七十年目の敗戦の日に 6 二二六事件

笠井潔白井聡『日本劣化論』は、NHKが二二六事件を扱った歴史番組に出演した御厨貴加藤陽子筒井清忠の三人が、蹶起将校に対する正面切った批判をしなかったことを紹介したうえで、近年の議論の傾向として将校たちの心情はともかく、結果として軍部独裁を招いたというこれまでよく述べられていた事件を否定する言説が後退してきていると指摘している。
青年将校への批判に代わって抬頭したのは、農村の貧困や荒廃をもたらした政治のあり方に対する批判で、これについて同書は二二六を挫折した革命と見て「あり得たもう一つの戦前」を夢想したくなる欲求であり戦後民主主義の可能性や潜在的な力の枯渇と裏腹の関係にあると論じている。

二二六事件をどう見るかはむづかしい。軍部内の権力抗争、やむにやまれぬ愛国的行動、クーデター、ファシズム革命、テロなどの要素のうちいずれを本質とするかはなかなか判断しがたい。『日本劣化論』が近年重く見られているという、青年将校たちを蹶起に駆り立てたものにとらわれ過ぎると事件の容認やテロの擁護につながる気がして、やはり二二六事件はテロ行為だとするのが妥当と考える。殺された高橋是清は軍事予算の縮小を図ったため軍部の恨みを買っていた。この点だけを見ても、叛乱軍の将校たちの、東北の貧家の娘が女郎屋に売られてかわいそうといった情緒的な感情が引き起こした事件ではなかった。そして事件以後軍事費の制限は一層困難となった。
たしかに一部青年将校たちの心情には社会の矛盾をなんとかしたいという正義感はあっただろう。しかしそうした心情は手段を正当化するものではない。青年将校たちの思いに寄り添うあまりテロという認識が曇ってはならない。
原田熊雄述『西園寺公と政局』を読む限り、二二六事件を一貫してテロと認識していたのは天皇だった。「速やかに暴徒を鎮圧せよ」と言う天皇に本庄繁侍従武官長は、暴徒というと軍隊が天皇に悪感情を持つといけない、その言葉は差し控えるようにと申し上げた。それに対し天皇は「朕の命令に出でざるに、勝手に朕の軍隊を動かしたといふことは、その名目がどうであらうとも、朕の軍隊ではない」と反論した。
こういうわたしにもじつは讃えたいテロがある。
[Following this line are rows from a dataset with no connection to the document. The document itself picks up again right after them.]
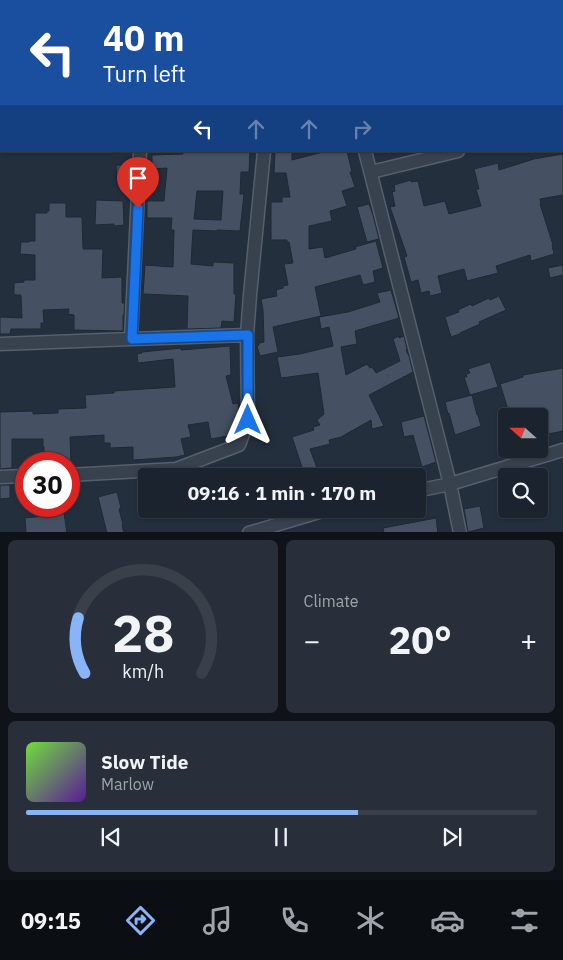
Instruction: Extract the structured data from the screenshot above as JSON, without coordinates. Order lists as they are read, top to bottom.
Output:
{
  "north": "left",
  "page": {
    "turn": ["40 m", "Turn left"],
    "limit": "30",
    "trip": "09:16 · 1 min · 170 m",
    "tile": "Climate",
    "heat": ["−", "20°", "+"],
    "song": ["Slow Tide", "Marlow"],
    "tabs": "09:15",
    "gauge": ["28", "km/h"]
  }
}
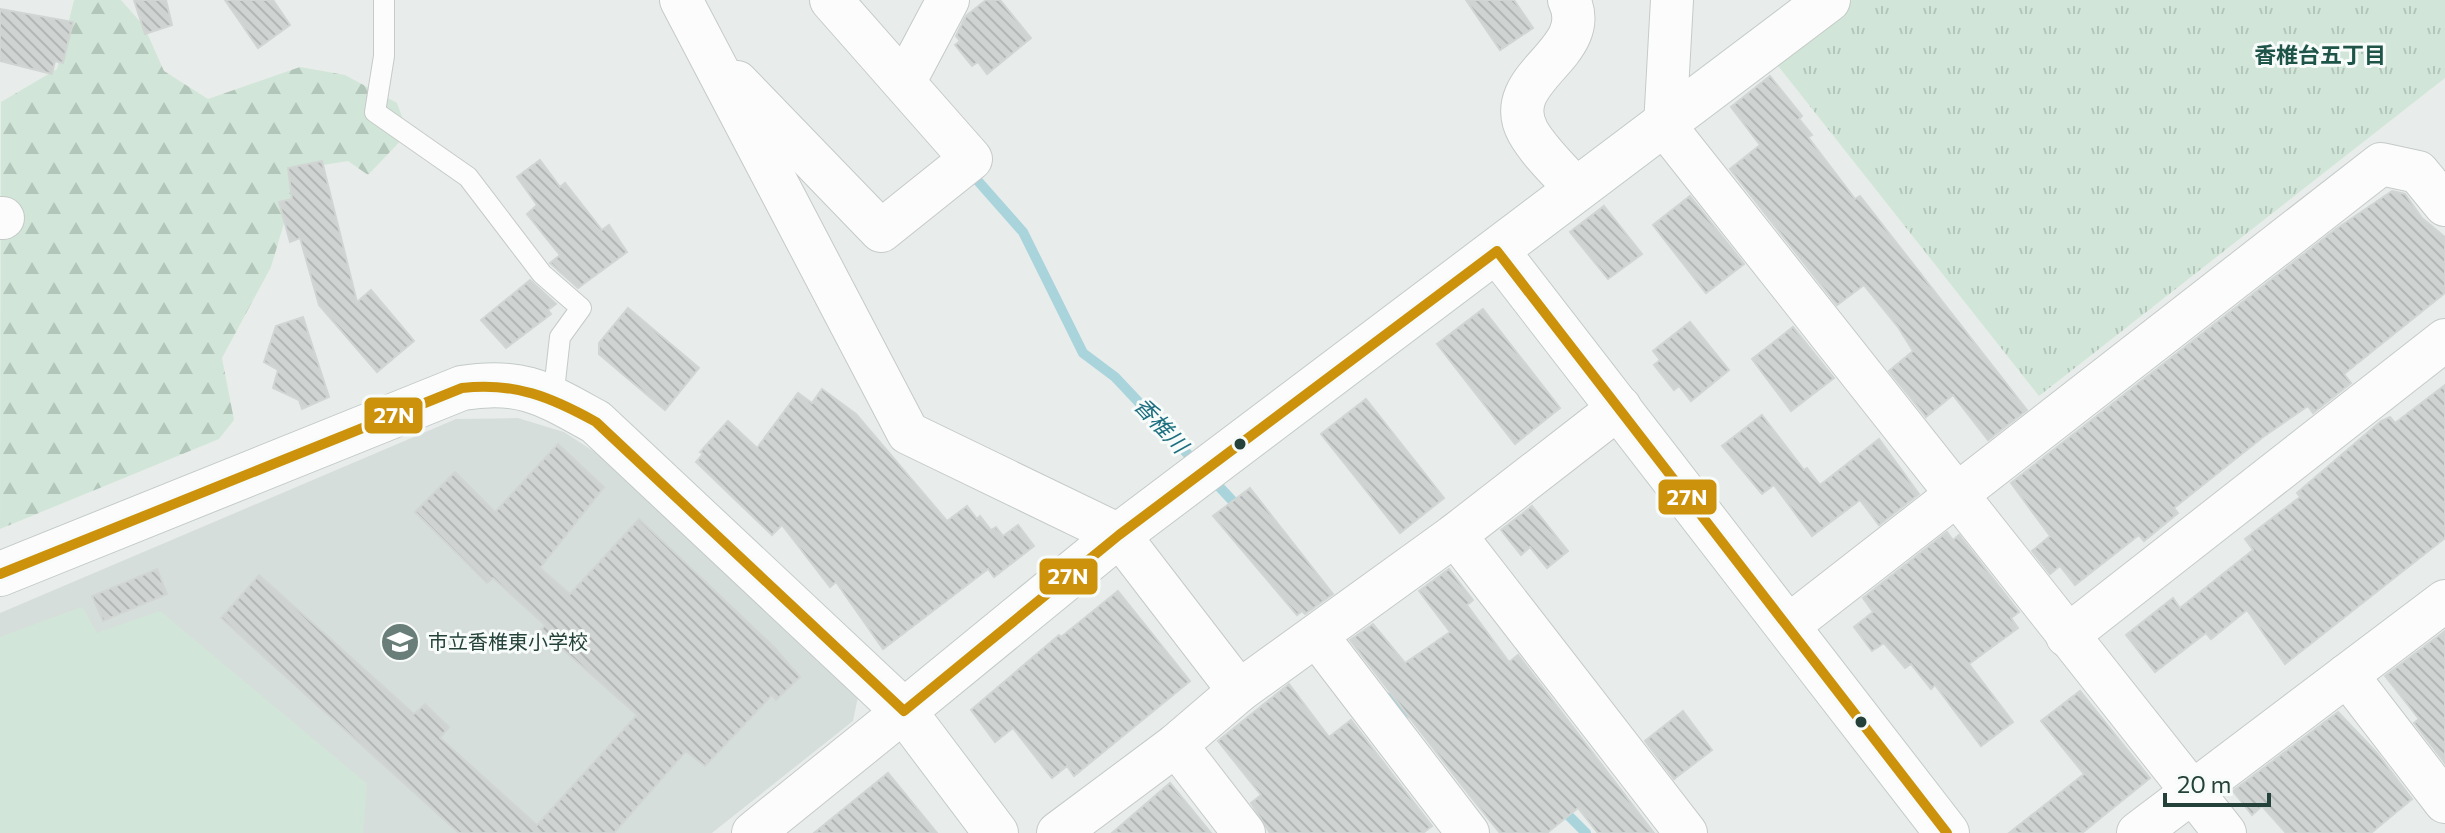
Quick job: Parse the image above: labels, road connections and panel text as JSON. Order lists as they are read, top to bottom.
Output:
{
  "districts": ["香椎台五丁目"],
  "water": ["香椎川"],
  "places": {
    "school or university": ["市立香椎東小学校"]
  },
  "lines": ["transit line 27N"],
  "scale_bar": "20 m"
}
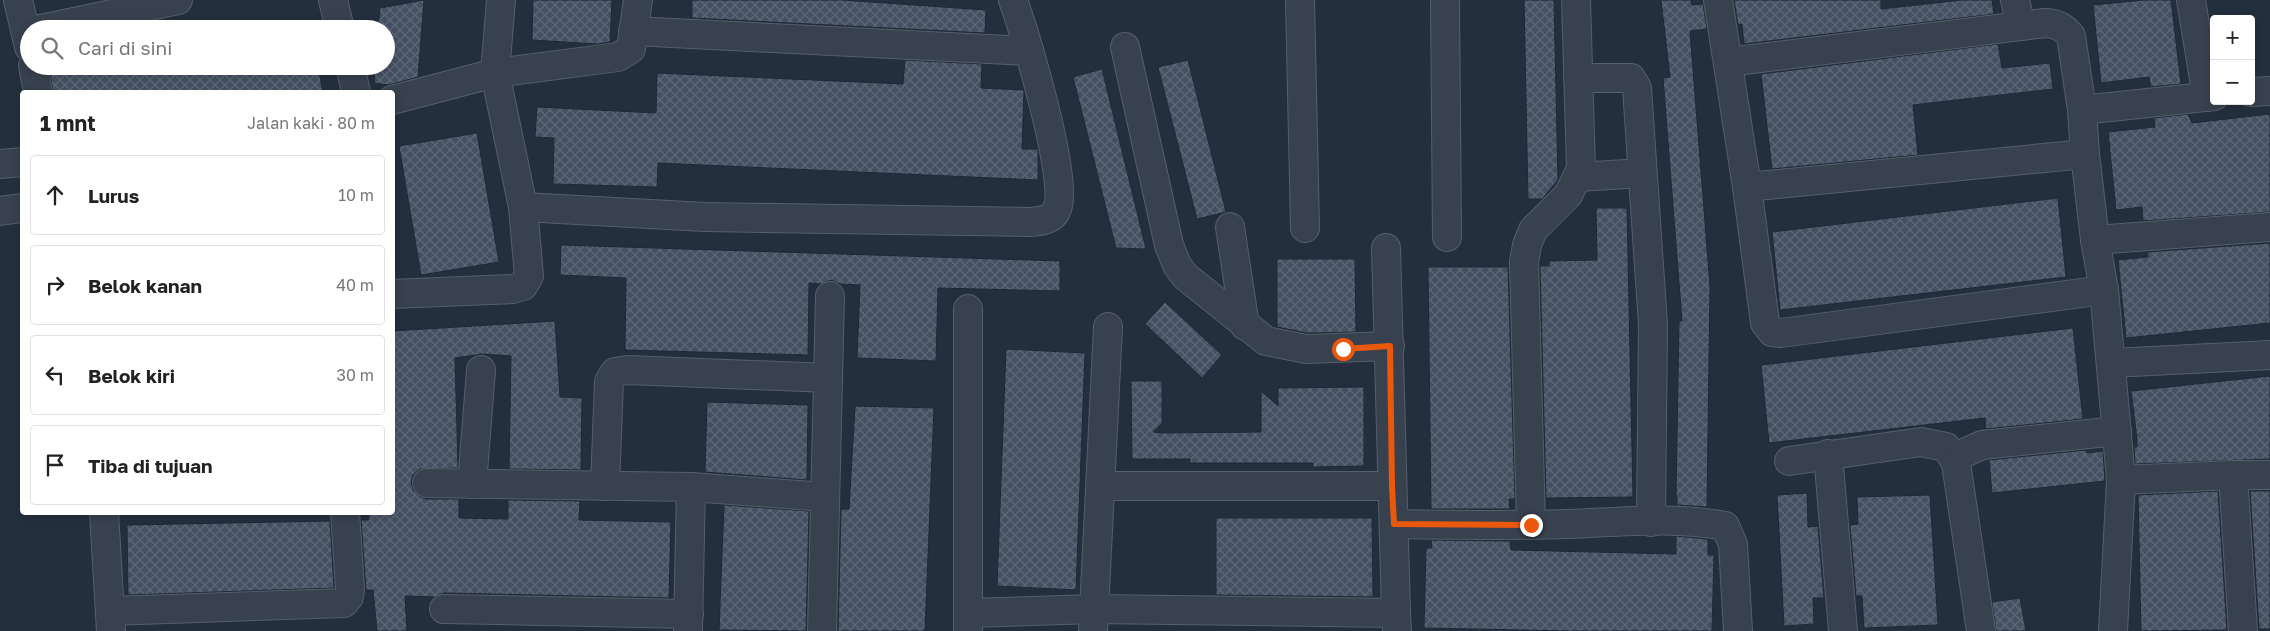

一般論としてテロを否定するのはやさしいし、無差別テロの酷さは言うまでもないが、たとえば第二次大戦中、プラハで暗殺された「金髪の野獣」「虐殺者」「プラハの死刑執行人」と呼ばれたラインハルト・ハイドリヒへのテロには心より拍手を贈りたい。
ハイドリヒは、ナチス親衛隊(SS)の指導者でありゲシュタポ強制収容所を指揮下においていたヒムラーに次ぐSSの実力者であり、ユダヤ人問題の最終的解決計画つまりユダヤ人殲滅の企画者にして推進者、そして戦時中には保護領とされたチェコの統治にあたる最高権力者だった。
そのハイドリヒは一九四二年五月七日チェコの在英亡命政府が送りこんだチェコ人のヤン・クビシュとスロバキア人のヨゼフ・ガプチークという二人のパラシュート部隊の青年により狙撃され、六月七日に死亡した。
映画「ワルキューレ」で描かれたナチスの将校シュタウフェンベルクトム・クルーズが扮した)を実行者とするそのグループによるヒトラー暗殺未遂事件も同情を禁じえないテロだ。かれらにとってドイツを完全な破壊から救うには独裁者を倒すしかなかった。映画でシュタウフェンベルクヒトラーのいる会議室に爆弾入りの鞄を置き、自身は巧みに室外へ逃れ、爆破を見届けて現場を去ったが、ヒトラーの死亡は確認しておらず、すべては希望的観測だった。結果論ではあるが、暗殺技術としてはまずい。相手と刺し違える気迫を欠いてはテロの目的は達成できないと残念な気持が残った。
これらの事例についてもテロはいけないとして断罪できるかといえばわたしにはできない。テロの分別などしているとテロの容認につながる気がして、この問題をどう考えるとよいのかまとまりがつかないけれど、すくなくとも明治維新から敗戦までの近代日本におけるテロについて、二二六事件を含めわたしが同情を禁じえない事例はない。